» **Entries shown**

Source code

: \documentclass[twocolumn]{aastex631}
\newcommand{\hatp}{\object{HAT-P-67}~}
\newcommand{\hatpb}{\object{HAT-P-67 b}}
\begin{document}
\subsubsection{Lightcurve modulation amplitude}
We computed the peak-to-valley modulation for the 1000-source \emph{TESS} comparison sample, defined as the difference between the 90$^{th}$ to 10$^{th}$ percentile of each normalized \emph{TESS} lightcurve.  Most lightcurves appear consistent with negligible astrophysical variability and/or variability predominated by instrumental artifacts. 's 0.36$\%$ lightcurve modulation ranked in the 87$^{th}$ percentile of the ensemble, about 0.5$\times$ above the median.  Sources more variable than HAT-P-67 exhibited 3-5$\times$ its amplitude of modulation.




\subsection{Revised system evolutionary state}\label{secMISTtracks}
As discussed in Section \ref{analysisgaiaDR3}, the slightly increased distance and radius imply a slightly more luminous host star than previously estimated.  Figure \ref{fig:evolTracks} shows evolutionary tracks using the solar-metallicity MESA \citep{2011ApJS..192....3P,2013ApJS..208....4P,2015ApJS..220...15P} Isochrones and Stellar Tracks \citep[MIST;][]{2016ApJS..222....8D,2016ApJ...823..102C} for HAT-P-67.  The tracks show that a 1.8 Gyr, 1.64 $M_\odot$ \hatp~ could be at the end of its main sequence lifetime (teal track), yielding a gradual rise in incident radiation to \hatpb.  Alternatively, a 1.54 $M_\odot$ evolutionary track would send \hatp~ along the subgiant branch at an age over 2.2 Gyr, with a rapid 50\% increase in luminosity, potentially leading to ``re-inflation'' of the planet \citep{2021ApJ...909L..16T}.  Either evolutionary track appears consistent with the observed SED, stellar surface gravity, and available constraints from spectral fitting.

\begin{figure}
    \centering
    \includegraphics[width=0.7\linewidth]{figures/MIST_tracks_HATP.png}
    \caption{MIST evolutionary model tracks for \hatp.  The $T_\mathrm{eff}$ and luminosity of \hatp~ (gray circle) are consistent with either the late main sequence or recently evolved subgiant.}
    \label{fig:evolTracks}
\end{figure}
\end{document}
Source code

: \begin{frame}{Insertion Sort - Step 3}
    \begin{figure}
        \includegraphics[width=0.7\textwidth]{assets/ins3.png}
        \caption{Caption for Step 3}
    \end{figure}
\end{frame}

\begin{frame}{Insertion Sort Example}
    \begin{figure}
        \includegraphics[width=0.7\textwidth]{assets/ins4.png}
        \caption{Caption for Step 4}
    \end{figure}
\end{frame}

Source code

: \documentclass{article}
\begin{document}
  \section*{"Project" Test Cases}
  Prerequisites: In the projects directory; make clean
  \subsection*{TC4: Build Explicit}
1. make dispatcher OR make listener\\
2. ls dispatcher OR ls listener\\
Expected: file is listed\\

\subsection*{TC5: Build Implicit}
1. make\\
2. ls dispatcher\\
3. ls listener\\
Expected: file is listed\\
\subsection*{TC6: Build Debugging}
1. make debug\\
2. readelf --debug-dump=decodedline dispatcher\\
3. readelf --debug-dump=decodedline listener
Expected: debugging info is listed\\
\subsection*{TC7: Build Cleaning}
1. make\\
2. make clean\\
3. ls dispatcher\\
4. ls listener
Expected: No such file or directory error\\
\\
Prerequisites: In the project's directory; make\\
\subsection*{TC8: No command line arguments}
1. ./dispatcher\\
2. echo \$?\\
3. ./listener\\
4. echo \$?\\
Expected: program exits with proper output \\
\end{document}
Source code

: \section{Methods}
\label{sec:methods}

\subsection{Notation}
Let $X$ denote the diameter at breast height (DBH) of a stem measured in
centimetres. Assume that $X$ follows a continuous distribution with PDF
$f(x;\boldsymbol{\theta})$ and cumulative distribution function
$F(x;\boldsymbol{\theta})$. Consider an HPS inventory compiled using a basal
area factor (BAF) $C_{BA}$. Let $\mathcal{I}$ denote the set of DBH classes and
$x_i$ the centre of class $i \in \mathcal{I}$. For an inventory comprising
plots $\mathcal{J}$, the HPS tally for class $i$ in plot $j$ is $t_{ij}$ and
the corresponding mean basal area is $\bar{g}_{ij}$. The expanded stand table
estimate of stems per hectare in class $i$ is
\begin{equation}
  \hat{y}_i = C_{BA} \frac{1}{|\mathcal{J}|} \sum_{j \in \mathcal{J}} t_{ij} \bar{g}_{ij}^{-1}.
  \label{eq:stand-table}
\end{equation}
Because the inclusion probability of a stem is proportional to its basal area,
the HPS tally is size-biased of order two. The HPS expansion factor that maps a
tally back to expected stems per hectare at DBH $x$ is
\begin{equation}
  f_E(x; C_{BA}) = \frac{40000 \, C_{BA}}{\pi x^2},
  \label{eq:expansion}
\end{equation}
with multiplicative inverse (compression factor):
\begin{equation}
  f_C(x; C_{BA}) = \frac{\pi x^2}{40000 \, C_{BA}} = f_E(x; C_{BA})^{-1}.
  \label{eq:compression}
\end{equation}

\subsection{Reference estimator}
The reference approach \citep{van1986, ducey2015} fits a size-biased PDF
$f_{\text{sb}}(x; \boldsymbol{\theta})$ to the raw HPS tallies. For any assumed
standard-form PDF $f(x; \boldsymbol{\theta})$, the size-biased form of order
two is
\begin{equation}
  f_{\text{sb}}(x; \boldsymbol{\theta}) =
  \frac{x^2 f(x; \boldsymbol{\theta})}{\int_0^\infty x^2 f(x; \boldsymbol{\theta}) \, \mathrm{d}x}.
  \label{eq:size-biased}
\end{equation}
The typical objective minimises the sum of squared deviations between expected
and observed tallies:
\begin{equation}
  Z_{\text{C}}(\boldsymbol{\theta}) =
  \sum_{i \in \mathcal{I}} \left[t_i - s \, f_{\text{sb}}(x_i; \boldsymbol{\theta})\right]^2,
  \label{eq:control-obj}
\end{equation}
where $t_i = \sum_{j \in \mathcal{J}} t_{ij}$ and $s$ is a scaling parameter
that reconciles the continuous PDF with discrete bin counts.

» **Brief**
Restate all of the entries above precisely.

» **Output of the task**
Source code

: \documentclass[twocolumn]{aastex631}
\newcommand{\hatp}{\object{HAT-P-67}~}
\newcommand{\hatpb}{\object{HAT-P-67 b}}
\begin{document}
\subsubsection{Lightcurve modulation amplitude}
We computed the peak-to-valley modulation for the 1000-source \emph{TESS} comparison sample, defined as the difference between the 90$^{th}$ to 10$^{th}$ percentile of each normalized \emph{TESS} lightcurve.  Most lightcurves appear consistent with negligible astrophysical variability and/or variability predominated by instrumental artifacts. 's 0.36$\%$ lightcurve modulation ranked in the 87$^{th}$ percentile of the ensemble, about 0.5$\times$ above the median.  Sources more variable than HAT-P-67 exhibited 3-5$\times$ its amplitude of modulation.




\subsection{Revised system evolutionary state}\label{secMISTtracks}
As discussed in Section \ref{analysisgaiaDR3}, the slightly increased distance and radius imply a slightly more luminous host star than previously estimated.  Figure \ref{fig:evolTracks} shows evolutionary tracks using the solar-metallicity MESA \citep{2011ApJS..192....3P,2013ApJS..208....4P,2015ApJS..220...15P} Isochrones and Stellar Tracks \citep[MIST;][]{2016ApJS..222....8D,2016ApJ...823..102C} for HAT-P-67.  The tracks show that a 1.8 Gyr, 1.64 $M_\odot$ \hatp~ could be at the end of its main sequence lifetime (teal track), yielding a gradual rise in incident radiation to \hatpb.  Alternatively, a 1.54 $M_\odot$ evolutionary track would send \hatp~ along the subgiant branch at an age over 2.2 Gyr, with a rapid 50\% increase in luminosity, potentially leading to ``re-inflation'' of the planet \citep{2021ApJ...909L..16T}.  Either evolutionary track appears consistent with the observed SED, stellar surface gravity, and available constraints from spectral fitting.

\begin{figure}
    \centering
    \includegraphics[width=0.7\linewidth]{figures/MIST_tracks_HATP.png}
    \caption{MIST evolutionary model tracks for \hatp.  The $T_\mathrm{eff}$ and luminosity of \hatp~ (gray circle) are consistent with either the late main sequence or recently evolved subgiant.}
    \label{fig:evolTracks}
\end{figure}
\end{document}
Source code

: \begin{frame}{Insertion Sort - Step 3}
    \begin{figure}
        \includegraphics[width=0.7\textwidth]{assets/ins3.png}
        \caption{Caption for Step 3}
    \end{figure}
\end{frame}

\begin{frame}{Insertion Sort Example}
    \begin{figure}
        \includegraphics[width=0.7\textwidth]{assets/ins4.png}
        \caption{Caption for Step 4}
    \end{figure}
\end{frame}

Source code

: \documentclass{article}
\begin{document}
  \section*{"Project" Test Cases}
  Prerequisites: In the projects directory; make clean
  \subsection*{TC4: Build Explicit}
1. make dispatcher OR make listener\\
2. ls dispatcher OR ls listener\\
Expected: file is listed\\

\subsection*{TC5: Build Implicit}
1. make\\
2. ls dispatcher\\
3. ls listener\\
Expected: file is listed\\
\subsection*{TC6: Build Debugging}
1. make debug\\
2. readelf --debug-dump=decodedline dispatcher\\
3. readelf --debug-dump=decodedline listener
Expected: debugging info is listed\\
\subsection*{TC7: Build Cleaning}
1. make\\
2. make clean\\
3. ls dispatcher\\
4. ls listener
Expected: No such file or directory error\\
\\
Prerequisites: In the project's directory; make\\
\subsection*{TC8: No command line arguments}
1. ./dispatcher\\
2. echo \$?\\
3. ./listener\\
4. echo \$?\\
Expected: program exits with proper output \\
\end{document}
Source code

: \section{Methods}
\label{sec:methods}

\subsection{Notation}
Let $X$ denote the diameter at breast height (DBH) of a stem measured in
centimetres. Assume that $X$ follows a continuous distribution with PDF
$f(x;\boldsymbol{\theta})$ and cumulative distribution function
$F(x;\boldsymbol{\theta})$. Consider an HPS inventory compiled using a basal
area factor (BAF) $C_{BA}$. Let $\mathcal{I}$ denote the set of DBH classes and
$x_i$ the centre of class $i \in \mathcal{I}$. For an inventory comprising
plots $\mathcal{J}$, the HPS tally for class $i$ in plot $j$ is $t_{ij}$ and
the corresponding mean basal area is $\bar{g}_{ij}$. The expanded stand table
estimate of stems per hectare in class $i$ is
\begin{equation}
  \hat{y}_i = C_{BA} \frac{1}{|\mathcal{J}|} \sum_{j \in \mathcal{J}} t_{ij} \bar{g}_{ij}^{-1}.
  \label{eq:stand-table}
\end{equation}
Because the inclusion probability of a stem is proportional to its basal area,
the HPS tally is size-biased of order two. The HPS expansion factor that maps a
tally back to expected stems per hectare at DBH $x$ is
\begin{equation}
  f_E(x; C_{BA}) = \frac{40000 \, C_{BA}}{\pi x^2},
  \label{eq:expansion}
\end{equation}
with multiplicative inverse (compression factor):
\begin{equation}
  f_C(x; C_{BA}) = \frac{\pi x^2}{40000 \, C_{BA}} = f_E(x; C_{BA})^{-1}.
  \label{eq:compression}
\end{equation}

\subsection{Reference estimator}
The reference approach \citep{van1986, ducey2015} fits a size-biased PDF
$f_{\text{sb}}(x; \boldsymbol{\theta})$ to the raw HPS tallies. For any assumed
standard-form PDF $f(x; \boldsymbol{\theta})$, the size-biased form of order
two is
\begin{equation}
  f_{\text{sb}}(x; \boldsymbol{\theta}) =
  \frac{x^2 f(x; \boldsymbol{\theta})}{\int_0^\infty x^2 f(x; \boldsymbol{\theta}) \, \mathrm{d}x}.
  \label{eq:size-biased}
\end{equation}
The typical objective minimises the sum of squared deviations between expected
and observed tallies:
\begin{equation}
  Z_{\text{C}}(\boldsymbol{\theta}) =
  \sum_{i \in \mathcal{I}} \left[t_i - s \, f_{\text{sb}}(x_i; \boldsymbol{\theta})\right]^2,
  \label{eq:control-obj}
\end{equation}
where $t_i = \sum_{j \in \mathcal{J}} t_{ij}$ and $s$ is a scaling parameter
that reconciles the continuous PDF with discrete bin counts.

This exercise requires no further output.